Drill optimizes for both columnar storage and execution by using an in-memory data model that is hierarchical and columnar. When working with data stored in columnar formats such as Parquet, Drill avoids disk access for columns that are not involved in a query. Drill’s execution layer also performs SQL processing directly on columnar data without row materialization. The combination of optimizations for columnar storage and direct columnar execution significantly lowers memory footprints and provides faster execution of BI and analytic types of workloads.
Rather than operating on single values from a single table record at one time, vectorization in Drill allows the CPU to operate on vectors, referred to as a record batches. A record batch has arrays of values from many different records. The technical basis for efficiency of vectorized processing is modern chip technology with deep-pipelined CPU designs. Keeping all pipelines full to achieve efficiency near peak performance is impossible to achieve in traditional database engines, primarily due to code complexity.

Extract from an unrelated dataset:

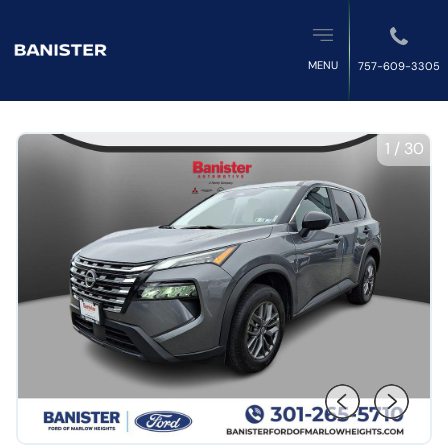
MENU
757-609-3305
1
/
30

Runtime compilation enables faster execution than interpreted execution. Drill generates highly efficient custom code for every single query. The following image shows the Drill compilation/code generation process:
Optimistic and pipelined query execution
Using an optimistic execution model to process queries, Drill assumes that failures are infrequent within the short span of a query. Drill does not spend time creating boundaries or checkpoints to minimize recovery time. In the instance of a single query failure, the query is rerun. Drill execution uses a pipeline model where all tasks are scheduled at once. The query execution happens in- memory as much as possible to move data through task pipelines, persisting to disk only if there is memory overflow.